Так получилось, что в этот день Витя прочитал Николаю Степановичу не только свои стихи, но и рассказал, что, кроме стихов, его ничего не интересует. Работу свою он не любит, жена давно раздражает его своей тупостью, а детей у него нет. Николай Степанович предложил ему выпить водки. Витя почти не пил в реальной жизни, но здесь, в этой комнатке, обвешанной грамотами, все было совсем по-другому. Здесь было тепло и уютно, как дома. Более того — здесь было даже лучше, чем дома. Водка быстро ударила в голову, и Витя почувствовал, как его тоска ушла куда-то. С тех пор он стал заходить в писательскую организацию, и редко там видел кого-нибудь, кроме Николая Степановича. Они каждый раз выпивали, и каждый раз Витя ощущал под грудиной какой-то теплый, нежный комок, который говорил ему: «Не все так плохо, браток, не все так плохо». Николай Степанович почти всегда вещал о себе, о своих многочисленных врагах, мешающих ему создавать и культивировать духовность, но Витя не слушал его. Ему нравилось только читать стихи и ощущать комок под грудиной.

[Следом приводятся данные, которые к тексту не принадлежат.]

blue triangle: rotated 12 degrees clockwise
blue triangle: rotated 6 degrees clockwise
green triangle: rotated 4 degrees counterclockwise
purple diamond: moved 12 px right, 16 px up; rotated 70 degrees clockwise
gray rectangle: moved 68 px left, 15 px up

«Зря ты туда ходишь, — заявила ему как-то Валентина Ивановна. — Алкашом тебя эти писатели заделают. Сами-то, небось, горькие пьяницы. Прости ты меня, что дала тебе дурной совет — направила в их заведение. Не знала я, что там алконавты одни». Но Витя не слушал жену. Мало ли что кудахчет эта рябая курица! Ей бы яйца нести, но она не может. Ни роду, ни плоду. Бесплодная смоковница. У него хоть стихи есть. А она только женские романы листает, лузгает семечки подсолнуха да в телевизор пялится. Однажды Николай Степанович предложил Вите издать книжку стихов. «Не беспокойся, я спонсоров найду. Есть у меня меценат один, который мне с журналом помогает, он депутат городской думы и доктор наук. Экономических. Умный мужик, понимает, что духовность поддерживать надо! Он и сам неплохие стихи пишет. Хуже, конечно, чем мы, профессионалы. Но что с него взять — депутат, профессор!» Витя сильно удивился, что у него может быть своя книга, но послушался Николая Степановича, отправил ему сотню стихотворений по электронной почте, а месяца через два держал уже в руках изящно изданную, пахнущую типографской краской тонкую книжечку. И название у книжечки было самое что ни на есть поэтическое — «Вдохновение». Книжка произвела огромное впечатление на Валентину Ивановну. Когда те же самые стихи были накорябаны шариковой ручкой в дешевом блокноте, они производили совсем не то впечатление. А тут… книга. Книга! Как у настоящего писателя. «Кто знает, может быть, Витек-то мой действительно хорошо пишет, раз ему книжку издали? — думала она. — Впрочем, какая нам польза от этого, коли за книги деньги не плотят (она именно так, через «о», произносила это слово)».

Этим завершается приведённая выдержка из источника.